The automatic zoning procedure (AZP) was initially outlined in Openshaw (1977) as a way to address some of the consequences of the modifiable areal unit problem (MAUP). In essence, it consists of a heuristic to find the best set of combinations of contiguous spatial units into p regions, minimizing the within sum of squares as a criterion of homogeneity. The number of regions needs to be specified beforehand.
df: A data frame with selected variables only. E.g. guerry[c("Crm_prs", "Crm_prp", "Litercy")]
bound_variable: (optional) A data frame with selected bound variabl
min_bound: (optional) A minimum bound value that applies to all clusters
inits: (optional) The number of construction re-runs, which is for ARiSeL "automatic regionalization with initial seed location"
initial_regions: (optional) The initial regions that the local search starts with. Default is empty. means the local search starts with a random process to "grow" clusters
scale_method: (optional) One of the scaling methods ('raw', 'standardize', 'demean', 'mad', 'range_standardize', 'range_adjust') to apply on input data. Default is 'standardize' (Z-score normalization).

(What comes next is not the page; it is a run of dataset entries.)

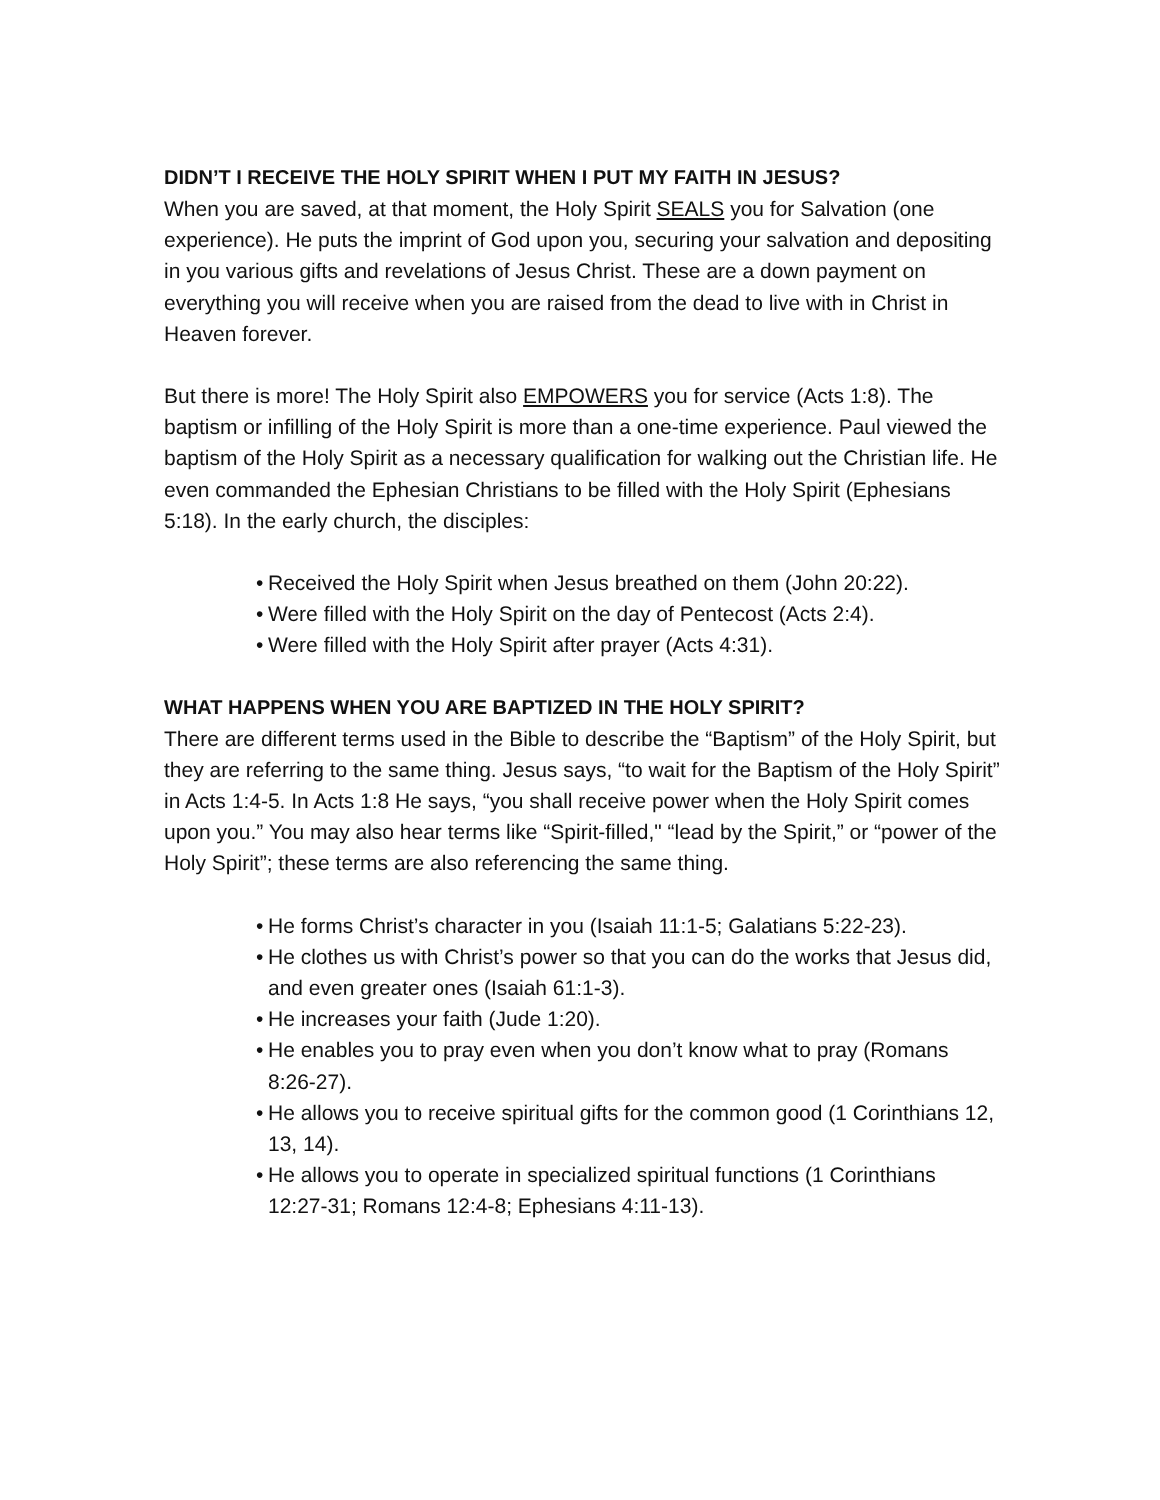DIDN’T I RECEIVE THE HOLY SPIRIT WHEN I PUT MY FAITH IN JESUS?
When you are saved, at that moment, the Holy Spirit SEALS you for Salvation (one experience). He puts the imprint of God upon you, securing your salvation and depositing in you various gifts and revelations of Jesus Christ. These are a down payment on everything you will receive when you are raised from the dead to live with in Christ in Heaven forever.
But there is more! The Holy Spirit also EMPOWERS you for service (Acts 1:8). The baptism or infilling of the Holy Spirit is more than a one-time experience. Paul viewed the baptism of the Holy Spirit as a necessary qualification for walking out the Christian life. He even commanded the Ephesian Christians to be filled with the Holy Spirit (Ephesians 5:18). In the early church, the disciples:
• Received the Holy Spirit when Jesus breathed on them (John 20:22).
• Were filled with the Holy Spirit on the day of Pentecost (Acts 2:4).
• Were filled with the Holy Spirit after prayer (Acts 4:31).
WHAT HAPPENS WHEN YOU ARE BAPTIZED IN THE HOLY SPIRIT?
There are different terms used in the Bible to describe the “Baptism” of the Holy Spirit, but they are referring to the same thing. Jesus says, “to wait for the Baptism of the Holy Spirit” in Acts 1:4-5. In Acts 1:8 He says, “you shall receive power when the Holy Spirit comes upon you.” You may also hear terms like “Spirit-filled," “lead by the Spirit,” or “power of the Holy Spirit”; these terms are also referencing the same thing.
• He forms Christ’s character in you (Isaiah 11:1-5; Galatians 5:22-23).
• He clothes us with Christ’s power so that you can do the works that Jesus did, and even greater ones (Isaiah 61:1-3).
• He increases your faith (Jude 1:20).
• He enables you to pray even when you don’t know what to pray (Romans 8:26-27).
• He allows you to receive spiritual gifts for the common good (1 Corinthians 12, 13, 14).
• He allows you to operate in specialized spiritual functions (1 Corinthians 12:27-31; Romans 12:4-8; Ephesians 4:11-13).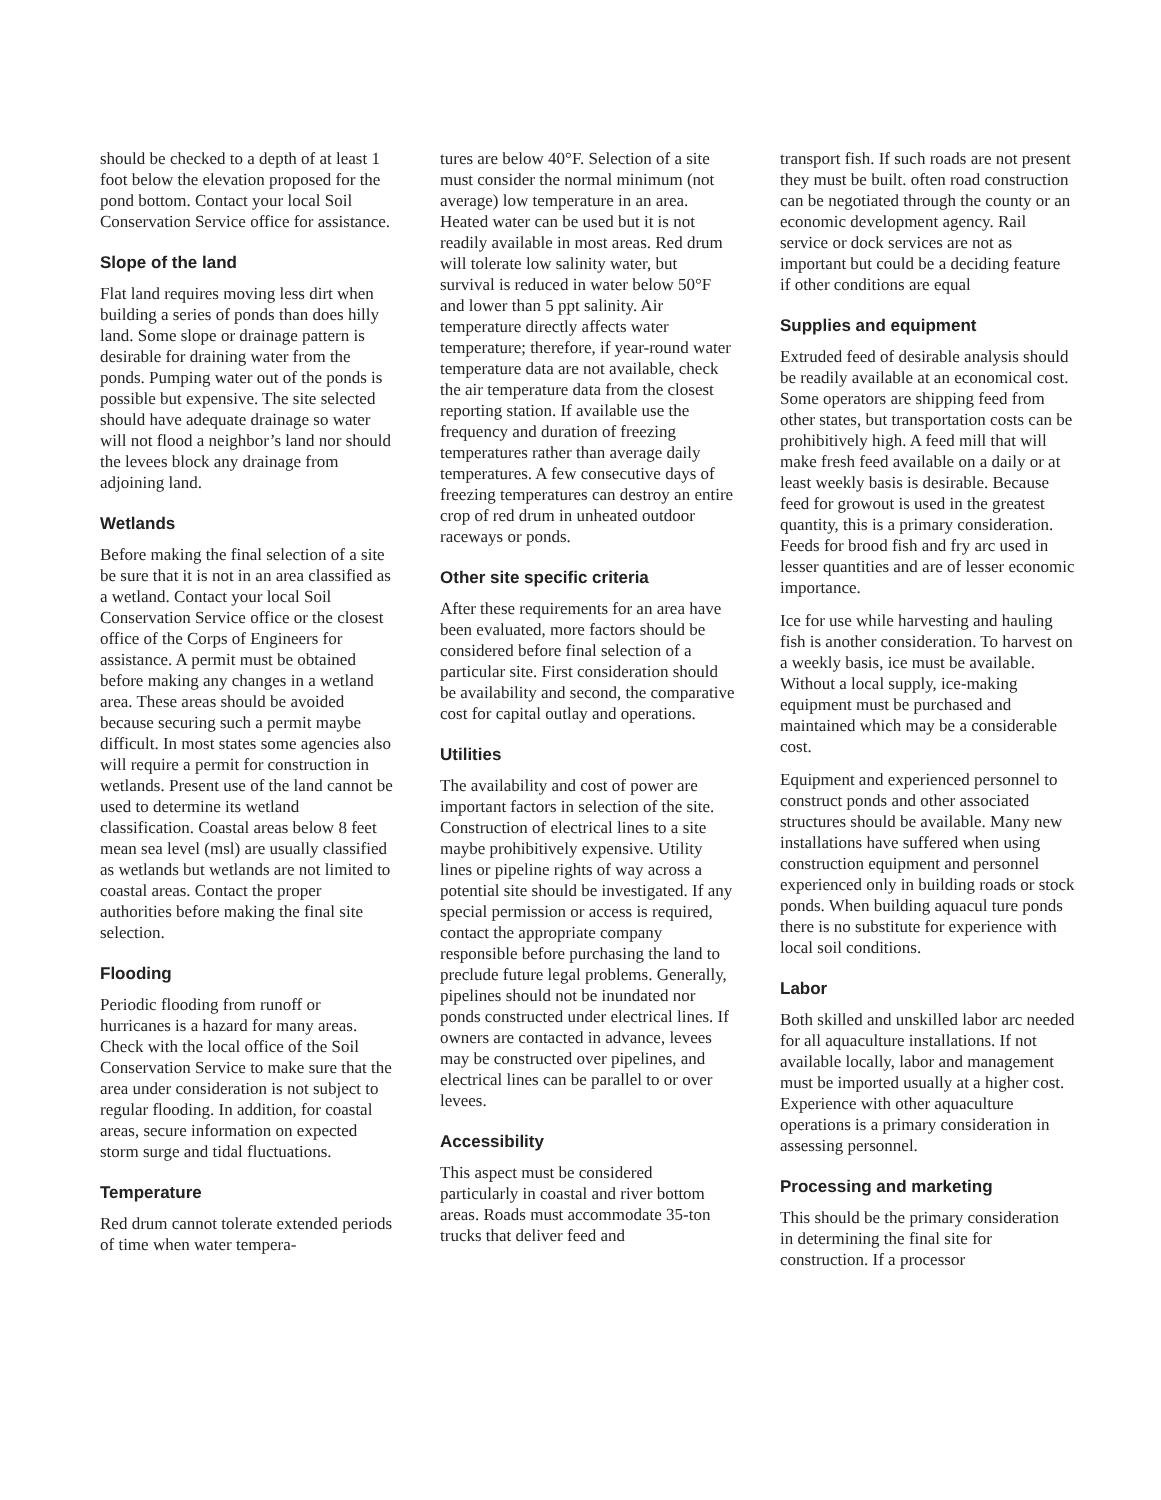should be checked to a depth of at least 1 foot below the elevation proposed for the pond bottom. Contact your local Soil Conservation Service office for assistance.
Slope of the land
Flat land requires moving less dirt when building a series of ponds than does hilly land. Some slope or drainage pattern is desirable for draining water from the ponds. Pumping water out of the ponds is possible but expensive. The site selected should have adequate drainage so water will not flood a neighbor’s land nor should the levees block any drainage from adjoining land.
Wetlands
Before making the final selection of a site be sure that it is not in an area classified as a wetland. Contact your local Soil Conservation Service office or the closest office of the Corps of Engineers for assistance. A permit must be obtained before making any changes in a wetland area. These areas should be avoided because securing such a permit maybe difficult. In most states some agencies also will require a permit for construction in wetlands. Present use of the land cannot be used to determine its wetland classification. Coastal areas below 8 feet mean sea level (msl) are usually classified as wetlands but wetlands are not limited to coastal areas. Contact the proper authorities before making the final site selection.
Flooding
Periodic flooding from runoff or hurricanes is a hazard for many areas. Check with the local office of the Soil Conservation Service to make sure that the area under consideration is not subject to regular flooding. In addition, for coastal areas, secure information on expected storm surge and tidal fluctuations.
Temperature
Red drum cannot tolerate extended periods of time when water tempera-
tures are below 40°F. Selection of a site must consider the normal minimum (not average) low temperature in an area. Heated water can be used but it is not readily available in most areas. Red drum will tolerate low salinity water, but survival is reduced in water below 50°F and lower than 5 ppt salinity. Air temperature directly affects water temperature; therefore, if year-round water temperature data are not available, check the air temperature data from the closest reporting station. If available use the frequency and duration of freezing temperatures rather than average daily temperatures. A few consecutive days of freezing temperatures can destroy an entire crop of red drum in unheated outdoor raceways or ponds.
Other site specific criteria
After these requirements for an area have been evaluated, more factors should be considered before final selection of a particular site. First consideration should be availability and second, the comparative cost for capital outlay and operations.
Utilities
The availability and cost of power are important factors in selection of the site. Construction of electrical lines to a site maybe prohibitively expensive. Utility lines or pipeline rights of way across a potential site should be investigated. If any special permission or access is required, contact the appropriate company responsible before purchasing the land to preclude future legal problems. Generally, pipelines should not be inundated nor ponds constructed under electrical lines. If owners are contacted in advance, levees may be constructed over pipelines, and electrical lines can be parallel to or over levees.
Accessibility
This aspect must be considered particularly in coastal and river bottom areas. Roads must accommodate 35-ton trucks that deliver feed and
transport fish. If such roads are not present they must be built. often road construction can be negotiated through the county or an economic development agency. Rail service or dock services are not as important but could be a deciding feature if other conditions are equal
Supplies and equipment
Extruded feed of desirable analysis should be readily available at an economical cost. Some operators are shipping feed from other states, but transportation costs can be prohibitively high. A feed mill that will make fresh feed available on a daily or at least weekly basis is desirable. Because feed for growout is used in the greatest quantity, this is a primary consideration. Feeds for brood fish and fry arc used in lesser quantities and are of lesser economic importance.
Ice for use while harvesting and hauling fish is another consideration. To harvest on a weekly basis, ice must be available. Without a local supply, ice-making equipment must be purchased and maintained which may be a considerable cost.
Equipment and experienced personnel to construct ponds and other associated structures should be available. Many new installations have suffered when using construction equipment and personnel experienced only in building roads or stock ponds. When building aquacul ture ponds there is no substitute for experience with local soil conditions.
Labor
Both skilled and unskilled labor arc needed for all aquaculture installations. If not available locally, labor and management must be imported usually at a higher cost. Experience with other aquaculture operations is a primary consideration in assessing personnel.
Processing and marketing
This should be the primary consideration in determining the final site for construction. If a processor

distance_method: (optional) The distance method used to compute the distance betwen observation i and j. Defaults to "euclidean". Options are "euclidean" and "manhattan"
random_seed: (optional) The seed for random number generator. Defaults to 123456789.
A names list with names "Clusters", "Total sum of squares", "Within-cluster sum of squares", "Total within-cluster sum of squares", and "The ratio of between to total sum of squares".